1日1ドル(現在は1・25ドル)未満で生活する極貧の人々の比率を1990年比で半減させるとの目標について、国連の報告は前進が鈍化しているとしながらも、「達成可能」としています。
しかし、途上国は貧困克服の展望に危機感を抱いており、報告は楽観的過ぎるとの危ぐも表明されています。貧困の改善は地域差が大きく、前進がほとんど見られない地域もあるのが実情です。
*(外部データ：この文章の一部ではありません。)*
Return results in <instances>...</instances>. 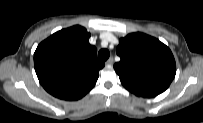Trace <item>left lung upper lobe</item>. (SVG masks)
<instances>
[{
	"label": "left lung upper lobe",
	"mask_w": 203,
	"mask_h": 123,
	"mask_svg": "<svg viewBox=\"0 0 203 123\" xmlns=\"http://www.w3.org/2000/svg\"><path fill=\"white\" fill-rule=\"evenodd\" d=\"M116 52L121 60L114 69L123 86L137 96H157L175 77L171 50L154 37L140 32L128 34L120 39Z\"/></svg>",
	"instance_id": "1"
}]
</instances>
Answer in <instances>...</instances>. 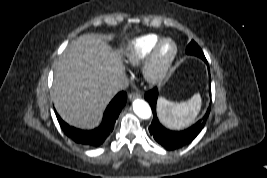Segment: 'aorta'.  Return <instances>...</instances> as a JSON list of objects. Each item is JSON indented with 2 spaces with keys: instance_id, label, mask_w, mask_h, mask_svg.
<instances>
[{
  "instance_id": "762f6f07",
  "label": "aorta",
  "mask_w": 267,
  "mask_h": 178,
  "mask_svg": "<svg viewBox=\"0 0 267 178\" xmlns=\"http://www.w3.org/2000/svg\"><path fill=\"white\" fill-rule=\"evenodd\" d=\"M133 110L135 114L142 119H149L152 116V110L149 104L141 99L133 101Z\"/></svg>"
}]
</instances>
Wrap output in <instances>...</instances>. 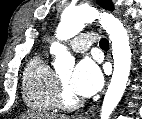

成果はおもに、中国やインドなどでめざましい経済成長が続いたことによるものです。半面、アフリカのサハラ以南地域での極貧率は90年の58%から05年に51%と、わずかな改善にとどまっています。地球温暖化を背景に砂漠化が進行し、多くの住民が居住地を追われています。貧困の削減には大きな努力が不可欠です。
8目標のなかには目立った改善の見られないものもあります。初等教育や妊産婦の健康などは目標達成が危ぶまれています。さらに途上国は、公正な貿易・金融制度や債務問題の解決をうたった「パートナーシップ」の遅れを強く懸念しています。
世界は2年前のリーマン・ショック以来の深い経済・金融危機から脱せないでいます。資金を拠出する側の先進国も、膨大な財政赤字を抱え、競うように緊縮政策を進めています。こうした困難にもかかわらず、首脳会議は、先進国が政府開発援助(ODA)を15年までに国民総生産(GNP)の0・7%に引き上げるとした約束を改めて確認しました。
菅直人首相は首脳会議で保健・教育分野への支援を表明しました。日本のODAは、ミレニアム開発目標の合意に反するように、00年以来毎年削減され、09年には対GNP比0・18%に落ち込んでいます。国際責任として日本もODA引き上げが必要です。
新たな資金調達
それでもODAだけでは貧困克服には不十分で、新たな資金調達の道を開く必要があります。首脳会議でフランスやスペインは「国際連帯税」導入を訴えました。欧州連合(EU)も前向きです。
前原誠司外相も首脳会議と並行して開かれた会議で「通貨取引開発税」導入について「議論を深める」と述べました。こうした課税には投機を防ぐ役割もあります。投機が異常な円高をもたらしているいま、この点でも課税実現に踏み出すべきです。